Just to put this into context, check out the Mountain Project page for O'Kelley's Crack in Joshua Tree:
The route has a boulder problem 11a start but the rest is 10b/c. So under the JT version of YDS, it's given 10b/c (maybe a misapplication but that's the tradition they have there).
One poster wrote:
"Not to quibble about such matters, but a route with a 5.11-move is a 5.11 route. Obviously this isn't as demanding a route as a sustained 5.11 pitch, but such are the limitations of the YDS. A route like O'Kelley's practically begs for the more complicated British grading system where a grade is given for the technical difficulty and then a subjective grade for seriousness, continuousness, etc... (e.g. 6a E4 (sic))"
The grass is always greener!
> The gear is good on LW, but it's a bit fiddly and strenuous to place - a world of difference to clipping quick draws on a sport route.
You appear to be agreeing with me. I know they don't correlate exactly, I even said as much quite clearly in the very same post you quoted. Am I missing something?
None of that alters the fact you can quite clearly assign a French grade to the climbing and that grade is of interest and use to some people.
Personally it doesn't bother me as I don't climb hard enough but if we had stuck to equal width tech grades I don't think we'd need the sport grades. The problem is that around 5c and up the tech grade width progessively widens meaning each tech grade applies to an increasing number of adj / E grades, making it hard to decipher the information with any accuracy.
Really we should have gone as standard reasonably well protected pitches with a desent amount of moves at a grade close to the crux as:
E3 6a, E4 6b, E5 6c, E6 7a, E7 7b, E8 7c, E9 8a, E10 8b, E11 8c
So Rhapsody should have weighed in at around E11 8b or something.
Ofcourse you can argue that the adj grades progressively widen to VS /HVS and then narrow somewhat, but that's another issue.
Whatever the grade is, the first 20 feet
will smack you in the face and boot you off if you're not properly prepared for it.
I think we'll probably have grade debates for as long as we have grades. Time was - mid/late 1970s - when a principal one concerning London Wall related to its brief 5c status (Bancroft); at least we've moved on from that!
> Personally it doesn't bother me as I don't climb hard enough but if we had stuck to equal width tech grades I don't think we'd need the sport grades. The problem is that around 5c and up the tech grade width progessively widens meaning each tech grade applies to an increasing number of adj / E grades, making it hard to decipher the information with any accuracy.

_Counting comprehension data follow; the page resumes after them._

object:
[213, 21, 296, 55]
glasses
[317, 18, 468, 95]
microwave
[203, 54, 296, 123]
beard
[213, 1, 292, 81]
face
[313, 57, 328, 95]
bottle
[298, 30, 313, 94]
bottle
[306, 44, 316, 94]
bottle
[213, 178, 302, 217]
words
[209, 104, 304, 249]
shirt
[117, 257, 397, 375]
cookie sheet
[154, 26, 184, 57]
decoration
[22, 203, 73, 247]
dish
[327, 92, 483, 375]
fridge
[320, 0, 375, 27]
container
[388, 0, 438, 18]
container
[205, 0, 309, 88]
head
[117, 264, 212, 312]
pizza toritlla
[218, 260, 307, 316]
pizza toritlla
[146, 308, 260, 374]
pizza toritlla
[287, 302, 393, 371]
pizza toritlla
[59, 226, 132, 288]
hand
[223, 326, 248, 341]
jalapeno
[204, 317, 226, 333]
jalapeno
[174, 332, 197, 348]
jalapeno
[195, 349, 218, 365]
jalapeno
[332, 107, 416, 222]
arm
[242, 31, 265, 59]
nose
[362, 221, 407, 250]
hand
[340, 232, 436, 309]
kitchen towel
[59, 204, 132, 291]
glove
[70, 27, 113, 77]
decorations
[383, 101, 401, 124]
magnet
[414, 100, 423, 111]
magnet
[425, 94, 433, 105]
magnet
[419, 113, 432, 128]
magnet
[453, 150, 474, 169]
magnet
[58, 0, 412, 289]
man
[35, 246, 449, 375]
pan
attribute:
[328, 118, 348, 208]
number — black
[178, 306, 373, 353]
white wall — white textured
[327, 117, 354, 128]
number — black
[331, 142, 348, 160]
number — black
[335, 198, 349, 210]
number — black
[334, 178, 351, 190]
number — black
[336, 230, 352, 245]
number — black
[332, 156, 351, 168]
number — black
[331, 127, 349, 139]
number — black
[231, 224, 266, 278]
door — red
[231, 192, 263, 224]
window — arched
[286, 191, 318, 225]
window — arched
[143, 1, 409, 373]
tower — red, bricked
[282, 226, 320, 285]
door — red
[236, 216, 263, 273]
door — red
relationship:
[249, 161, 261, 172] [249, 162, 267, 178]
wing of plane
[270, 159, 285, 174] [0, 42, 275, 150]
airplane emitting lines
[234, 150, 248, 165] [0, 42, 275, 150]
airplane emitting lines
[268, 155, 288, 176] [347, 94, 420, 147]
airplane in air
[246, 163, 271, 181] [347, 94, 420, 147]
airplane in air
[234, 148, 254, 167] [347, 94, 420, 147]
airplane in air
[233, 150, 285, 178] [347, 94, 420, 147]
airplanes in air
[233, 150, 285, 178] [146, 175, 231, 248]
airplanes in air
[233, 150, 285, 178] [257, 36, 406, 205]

I'm not sure that's true. I think it's more that for harder technical climbing the overall challenge can vary more depending on each variable (seriousness, sustaindness, strenuousness etc). At the 4c grade is the climbing ever really strenuous? Is fitness ever really the issue? I doubt it. You just don't have to hang off the arms for long in the lower grades as the routes aren't steep enough.

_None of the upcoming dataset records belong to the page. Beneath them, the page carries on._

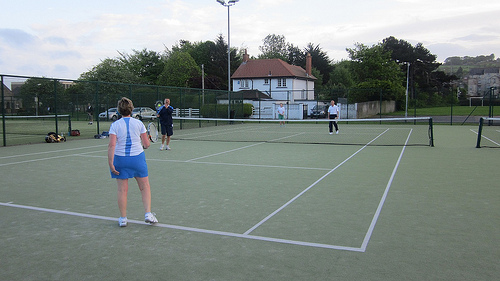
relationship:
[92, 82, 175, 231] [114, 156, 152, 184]
woman wearing shorts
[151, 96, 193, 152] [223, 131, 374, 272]
man on court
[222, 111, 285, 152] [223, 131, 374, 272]
net on court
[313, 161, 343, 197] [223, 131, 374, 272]
lines on court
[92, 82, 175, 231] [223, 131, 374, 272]
woman on court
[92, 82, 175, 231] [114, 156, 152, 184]
woman in shorts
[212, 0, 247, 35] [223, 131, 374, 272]
lamp behind court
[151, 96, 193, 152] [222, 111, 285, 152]
man near net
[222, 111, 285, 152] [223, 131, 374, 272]
net near court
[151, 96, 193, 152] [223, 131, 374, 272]
man in court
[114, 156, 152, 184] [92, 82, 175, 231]
shorts on woman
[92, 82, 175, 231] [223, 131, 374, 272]
woman in court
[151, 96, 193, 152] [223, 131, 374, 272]
man inside court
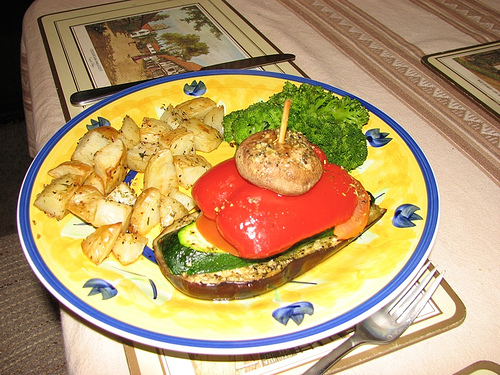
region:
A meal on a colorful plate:
[15, 64, 446, 361]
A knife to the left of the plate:
[64, 48, 301, 111]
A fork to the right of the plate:
[291, 257, 447, 374]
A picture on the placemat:
[41, 0, 326, 118]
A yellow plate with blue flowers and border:
[18, 67, 439, 358]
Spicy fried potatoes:
[33, 94, 230, 265]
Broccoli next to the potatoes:
[218, 80, 378, 170]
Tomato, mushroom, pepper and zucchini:
[144, 94, 386, 303]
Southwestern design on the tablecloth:
[274, 1, 499, 188]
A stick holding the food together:
[276, 99, 295, 146]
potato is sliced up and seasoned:
[91, 222, 126, 276]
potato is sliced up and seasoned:
[134, 190, 166, 233]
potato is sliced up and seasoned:
[144, 154, 178, 197]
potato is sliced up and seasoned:
[41, 182, 68, 212]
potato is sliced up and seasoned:
[104, 147, 128, 192]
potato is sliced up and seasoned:
[180, 115, 222, 155]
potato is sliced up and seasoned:
[172, 77, 217, 119]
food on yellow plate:
[59, 75, 408, 336]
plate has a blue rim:
[20, 53, 425, 350]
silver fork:
[298, 274, 453, 374]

You usually have to be fitter for a steep well protected E3 5c than for a similar well protected E2 5c. It's not because the moves are harder but because there's more of them and/or the climbing is more strenuous throughout.
I wouldn't say there's necessarily any more width in the 5c grade than the 5a grade for example. You get hard and easy 5a moves and hard and easy 5c moves.